(Stored data Opens)

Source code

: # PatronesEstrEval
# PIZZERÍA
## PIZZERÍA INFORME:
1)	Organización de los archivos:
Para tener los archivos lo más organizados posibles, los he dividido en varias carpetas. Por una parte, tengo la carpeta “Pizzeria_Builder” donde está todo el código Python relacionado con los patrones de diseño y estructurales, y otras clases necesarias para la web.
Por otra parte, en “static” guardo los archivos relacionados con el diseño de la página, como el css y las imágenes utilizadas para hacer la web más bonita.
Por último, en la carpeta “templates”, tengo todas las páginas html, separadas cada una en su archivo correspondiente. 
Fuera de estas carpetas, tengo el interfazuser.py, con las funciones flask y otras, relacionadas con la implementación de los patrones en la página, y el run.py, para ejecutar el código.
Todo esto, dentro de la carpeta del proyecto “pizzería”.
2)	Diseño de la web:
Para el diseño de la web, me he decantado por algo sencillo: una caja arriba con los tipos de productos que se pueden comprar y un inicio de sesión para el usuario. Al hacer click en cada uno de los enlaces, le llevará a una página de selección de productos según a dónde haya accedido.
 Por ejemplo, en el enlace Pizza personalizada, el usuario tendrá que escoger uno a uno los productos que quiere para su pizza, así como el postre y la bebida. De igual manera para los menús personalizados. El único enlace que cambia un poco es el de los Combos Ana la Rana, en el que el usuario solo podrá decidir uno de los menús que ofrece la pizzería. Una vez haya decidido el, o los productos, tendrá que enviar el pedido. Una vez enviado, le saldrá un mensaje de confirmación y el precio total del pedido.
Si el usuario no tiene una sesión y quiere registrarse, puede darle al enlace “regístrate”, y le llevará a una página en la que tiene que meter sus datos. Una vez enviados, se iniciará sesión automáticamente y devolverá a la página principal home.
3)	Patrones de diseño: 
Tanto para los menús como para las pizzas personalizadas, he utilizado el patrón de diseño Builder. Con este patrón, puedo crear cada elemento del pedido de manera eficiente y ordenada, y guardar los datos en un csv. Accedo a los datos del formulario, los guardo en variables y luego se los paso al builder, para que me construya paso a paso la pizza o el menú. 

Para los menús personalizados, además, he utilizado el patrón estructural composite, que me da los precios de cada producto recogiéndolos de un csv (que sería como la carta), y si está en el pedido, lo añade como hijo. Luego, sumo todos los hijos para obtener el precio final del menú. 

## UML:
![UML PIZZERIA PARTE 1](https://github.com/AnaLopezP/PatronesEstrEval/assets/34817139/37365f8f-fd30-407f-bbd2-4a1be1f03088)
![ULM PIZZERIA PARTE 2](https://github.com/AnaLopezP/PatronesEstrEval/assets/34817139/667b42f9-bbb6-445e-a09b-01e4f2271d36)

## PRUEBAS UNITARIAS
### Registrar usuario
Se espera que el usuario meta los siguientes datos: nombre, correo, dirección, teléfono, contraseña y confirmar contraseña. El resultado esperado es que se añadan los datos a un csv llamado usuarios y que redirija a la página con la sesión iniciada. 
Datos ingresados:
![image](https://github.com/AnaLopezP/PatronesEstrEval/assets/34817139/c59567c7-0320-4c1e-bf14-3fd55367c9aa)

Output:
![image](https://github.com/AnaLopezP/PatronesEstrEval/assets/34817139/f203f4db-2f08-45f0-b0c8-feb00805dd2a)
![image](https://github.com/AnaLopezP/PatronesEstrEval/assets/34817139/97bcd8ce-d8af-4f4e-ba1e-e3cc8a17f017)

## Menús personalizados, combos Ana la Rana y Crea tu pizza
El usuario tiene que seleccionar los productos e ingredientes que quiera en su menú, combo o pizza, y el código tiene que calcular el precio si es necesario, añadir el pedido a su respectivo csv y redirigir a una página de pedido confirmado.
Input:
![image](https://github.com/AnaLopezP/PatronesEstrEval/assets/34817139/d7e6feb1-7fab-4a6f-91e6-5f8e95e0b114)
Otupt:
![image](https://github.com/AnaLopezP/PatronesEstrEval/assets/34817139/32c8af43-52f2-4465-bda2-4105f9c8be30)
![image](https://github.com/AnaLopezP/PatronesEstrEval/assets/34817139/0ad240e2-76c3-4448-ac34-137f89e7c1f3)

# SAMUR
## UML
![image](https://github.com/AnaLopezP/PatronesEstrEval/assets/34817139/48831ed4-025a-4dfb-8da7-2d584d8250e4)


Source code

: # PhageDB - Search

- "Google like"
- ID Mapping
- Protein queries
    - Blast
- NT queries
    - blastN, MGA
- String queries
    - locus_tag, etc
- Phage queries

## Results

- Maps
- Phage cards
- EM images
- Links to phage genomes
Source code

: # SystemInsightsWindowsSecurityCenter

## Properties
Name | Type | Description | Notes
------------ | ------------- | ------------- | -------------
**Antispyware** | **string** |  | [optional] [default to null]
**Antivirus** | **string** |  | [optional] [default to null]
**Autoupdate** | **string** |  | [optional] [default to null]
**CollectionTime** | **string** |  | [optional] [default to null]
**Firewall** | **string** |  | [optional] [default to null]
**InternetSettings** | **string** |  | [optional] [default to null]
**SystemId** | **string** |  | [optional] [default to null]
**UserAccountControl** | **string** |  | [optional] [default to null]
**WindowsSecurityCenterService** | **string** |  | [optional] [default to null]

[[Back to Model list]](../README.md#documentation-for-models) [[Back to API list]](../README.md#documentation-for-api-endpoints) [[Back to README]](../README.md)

(Stored data Closes)

--- Exercise aim ---
Search the entries for the word "queries" and pick out every line that holds it.

--- Task answer ---
- Protein queries
- NT queries
- String queries
- Phage queries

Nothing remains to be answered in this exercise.